**Exercise objective**.
Please output every record below exactly as written, leaving out any pictures.

[Before-and-after object states]
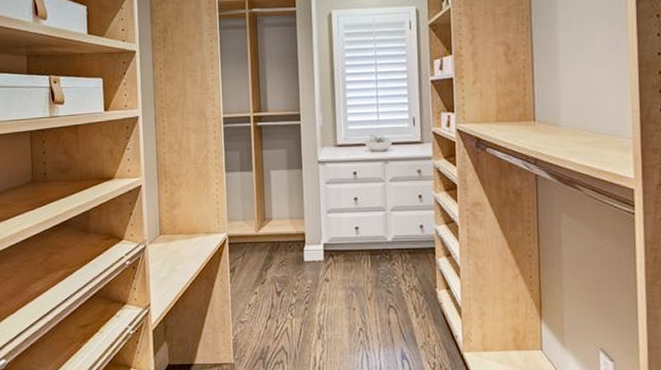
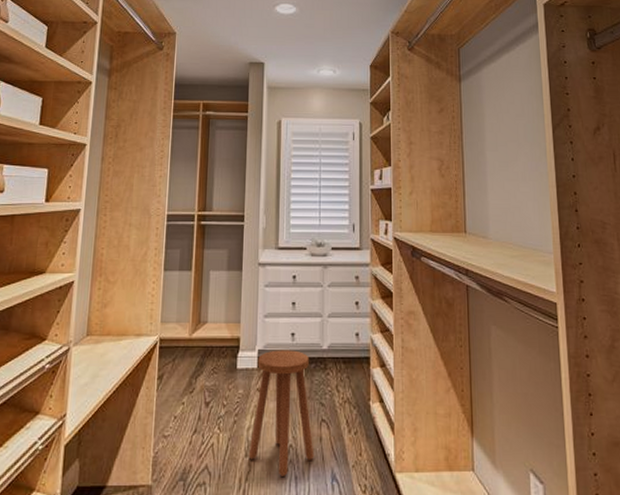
stool: none [321,243,384,355] -> present [248,350,314,476]

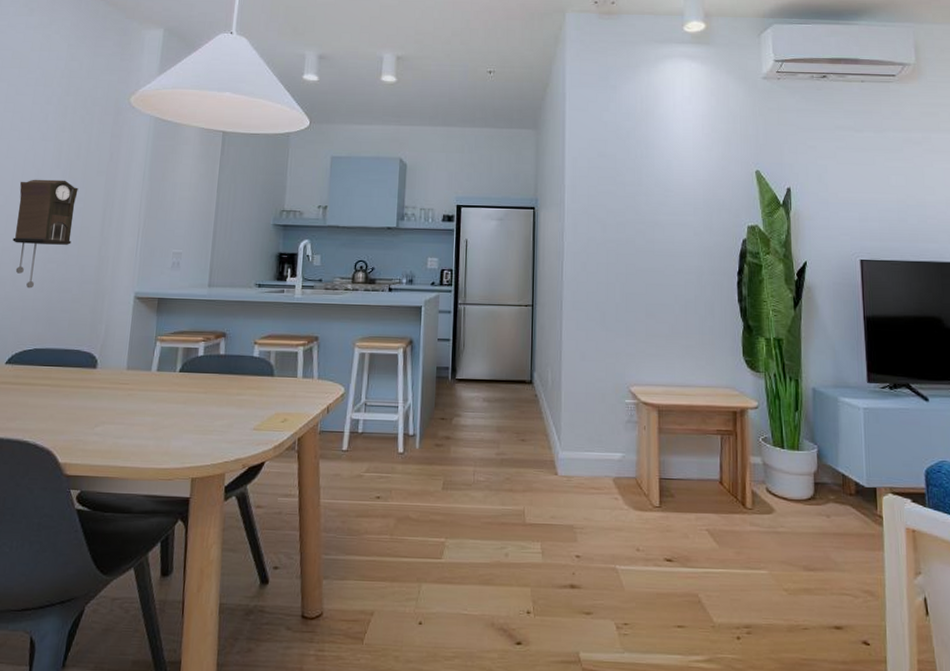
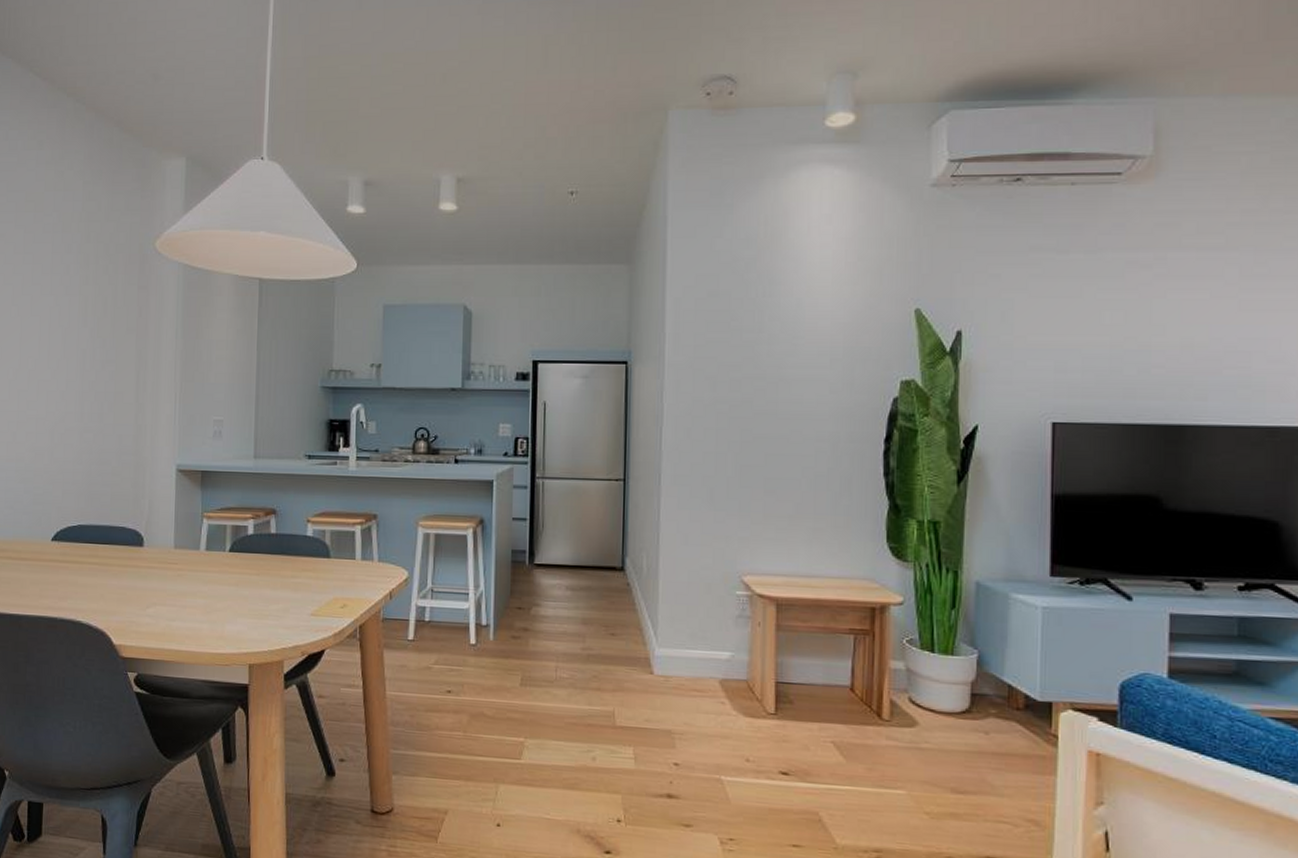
pendulum clock: present [12,179,79,289] -> none [46,339,108,461]

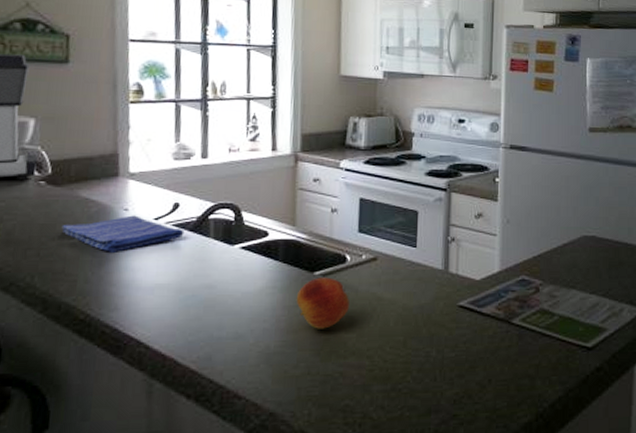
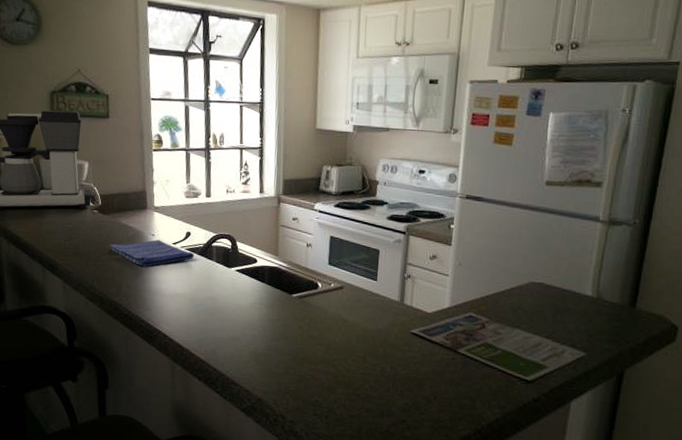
fruit: present [296,277,349,329] -> none [278,299,320,340]

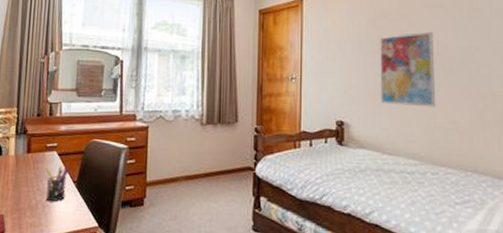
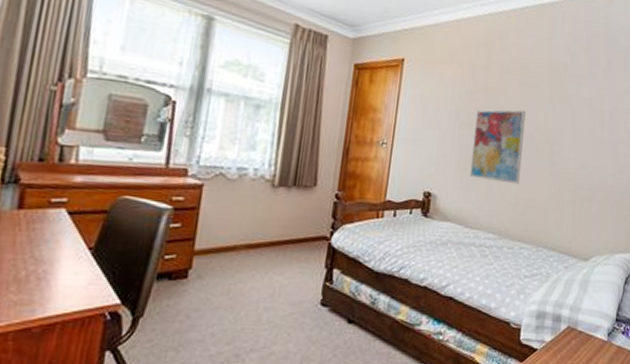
pen holder: present [44,162,70,201] -> none [44,223,84,273]

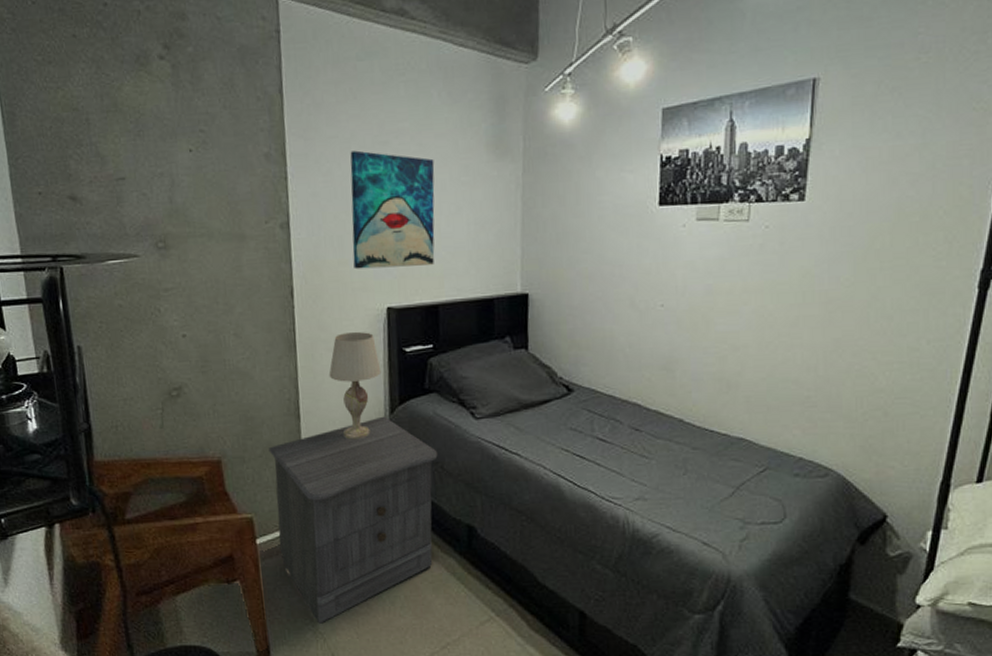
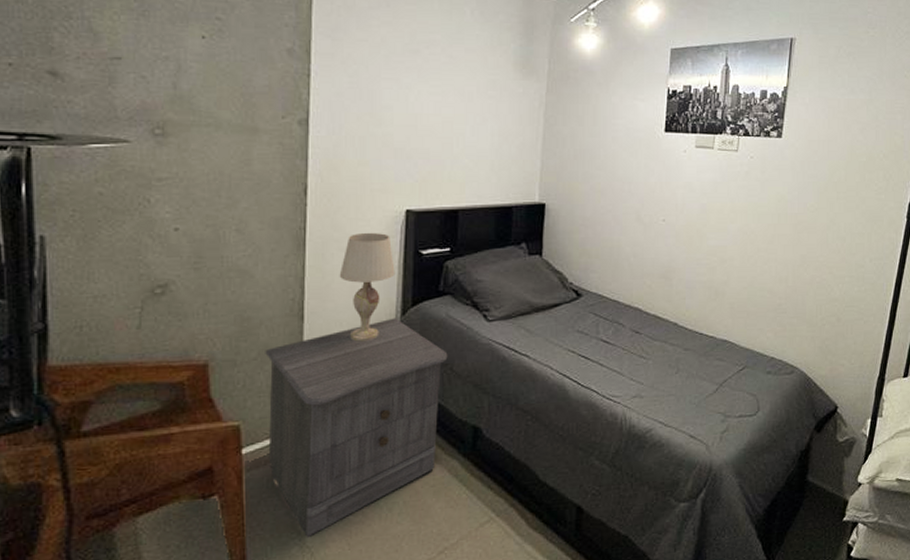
wall art: present [350,150,435,269] -> none [374,55,463,172]

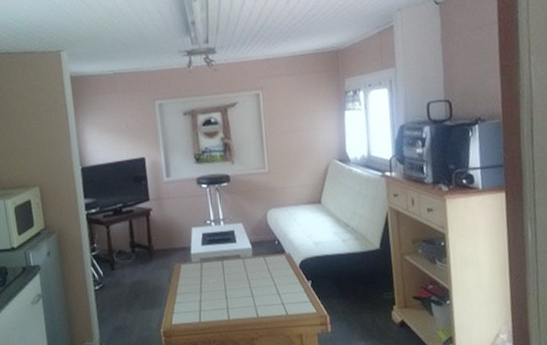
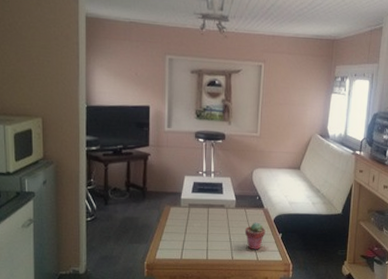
potted succulent: none [267,270,292,304] -> present [244,222,266,250]

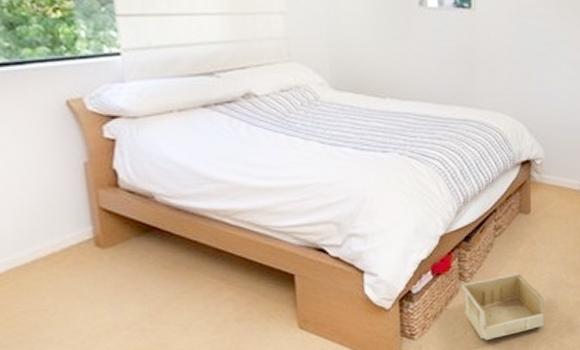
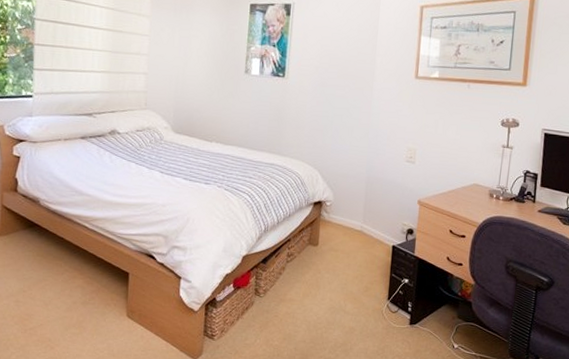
storage bin: present [462,273,546,341] -> none [256,295,325,350]

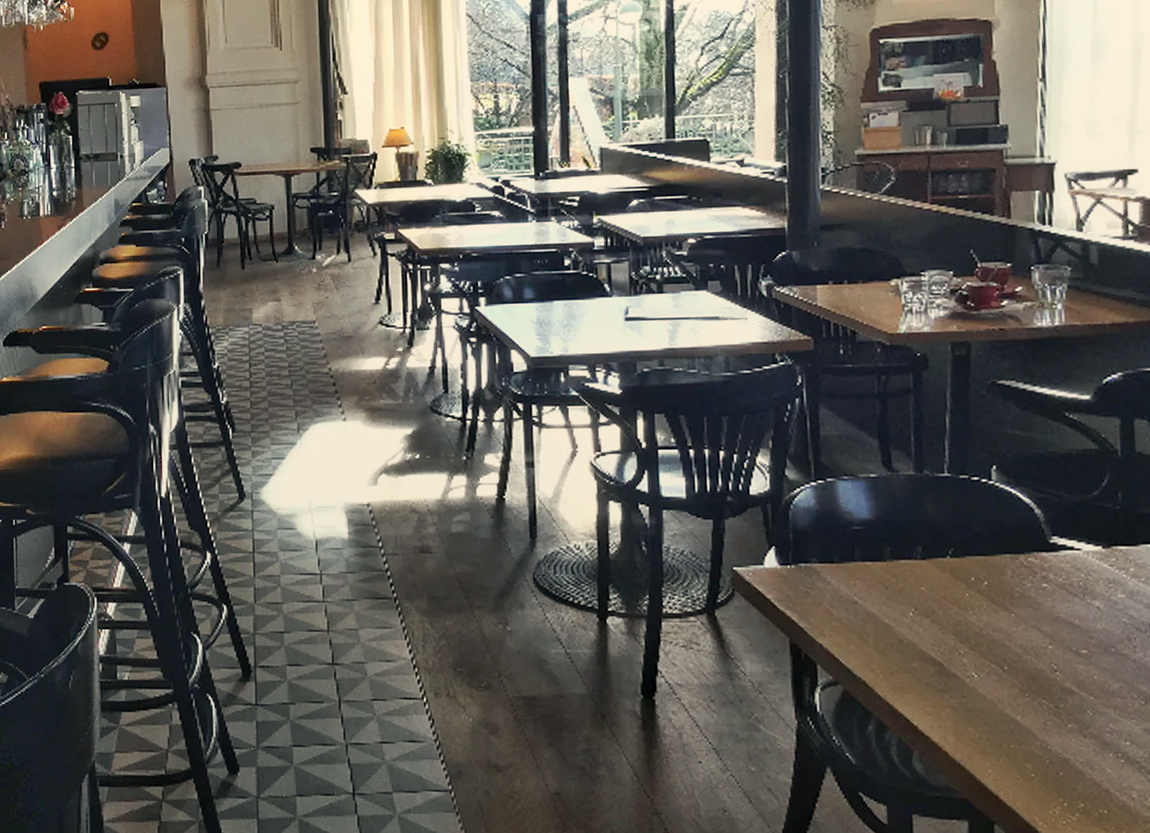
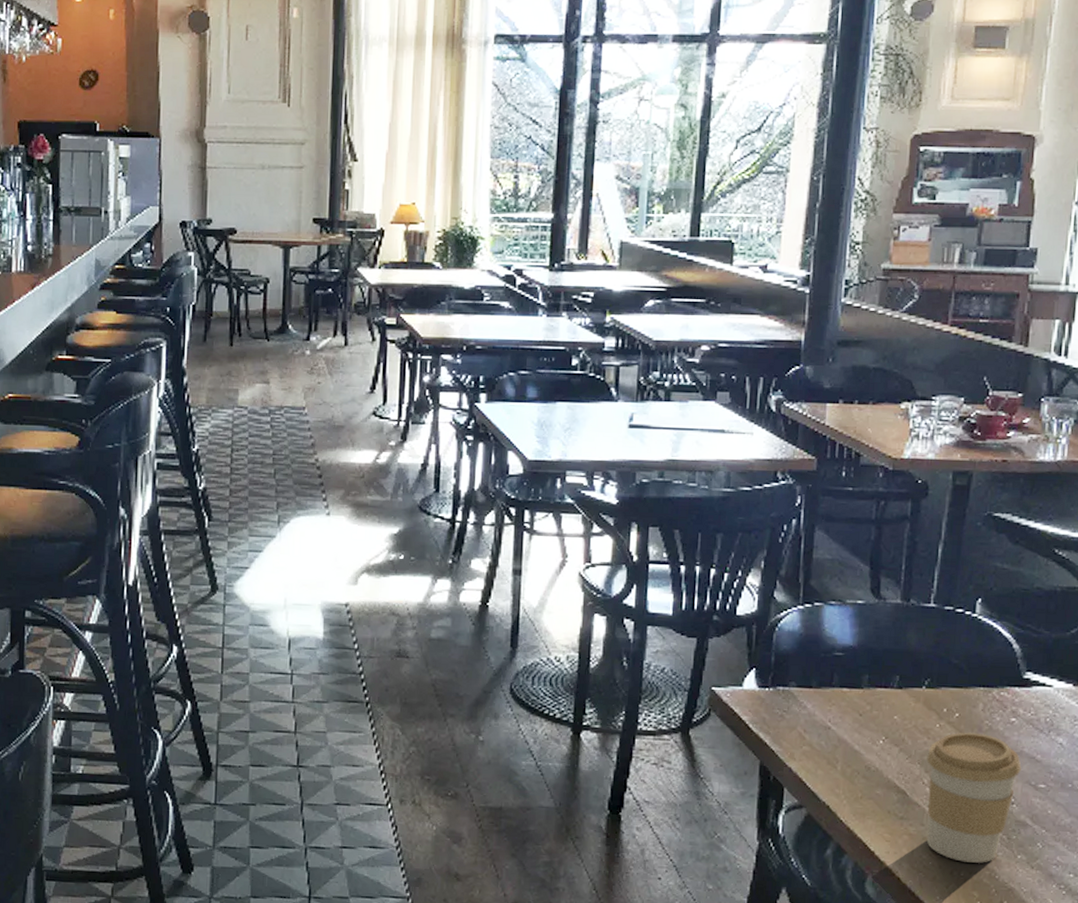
coffee cup: none [960,600,1060,734] -> present [926,732,1022,863]

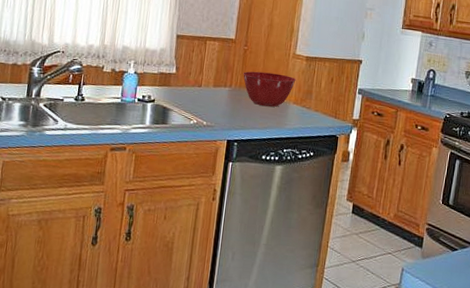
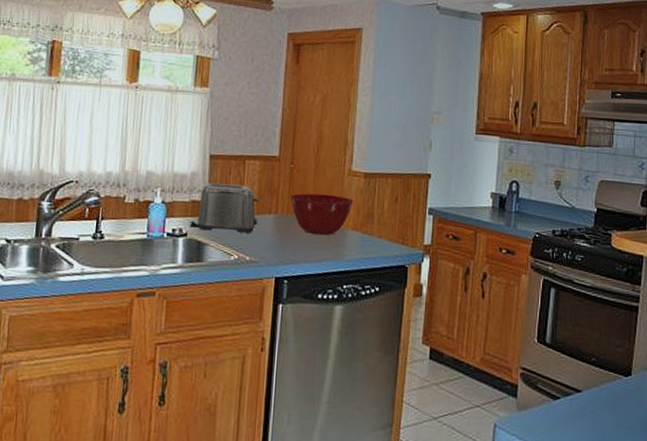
toaster: none [157,58,217,102] -> present [189,183,260,233]

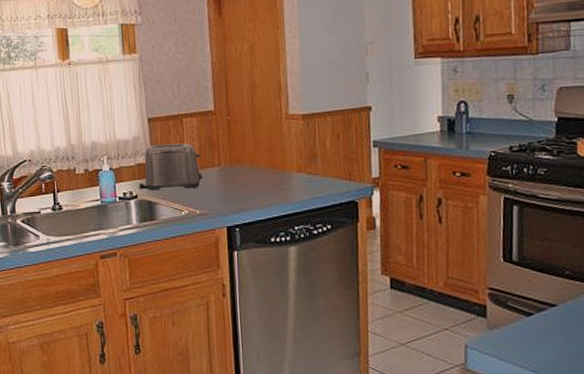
mixing bowl: present [290,193,354,235] -> none [231,140,295,182]

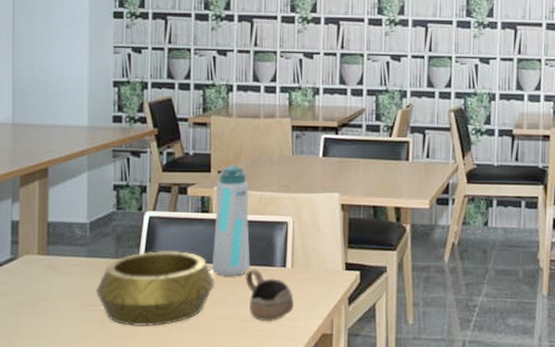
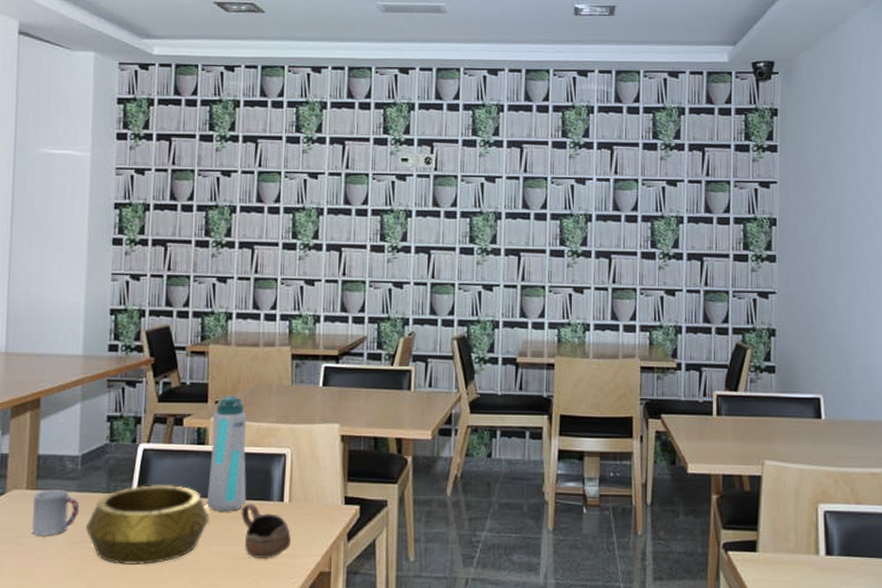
cup: none [45,255,90,299] -> present [32,489,80,536]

**Output for this exercise**.
stool: none [321,243,384,355] -> present [248,350,314,476]

pendulum clock: present [12,179,79,289] -> none [46,339,108,461]

fruit: present [296,277,349,329] -> none [278,299,320,340]

pen holder: present [44,162,70,201] -> none [44,223,84,273]

wall art: present [350,150,435,269] -> none [374,55,463,172]

potted succulent: none [267,270,292,304] -> present [244,222,266,250]

storage bin: present [462,273,546,341] -> none [256,295,325,350]

coffee cup: none [960,600,1060,734] -> present [926,732,1022,863]

toaster: none [157,58,217,102] -> present [189,183,260,233]

mixing bowl: present [290,193,354,235] -> none [231,140,295,182]

cup: none [45,255,90,299] -> present [32,489,80,536]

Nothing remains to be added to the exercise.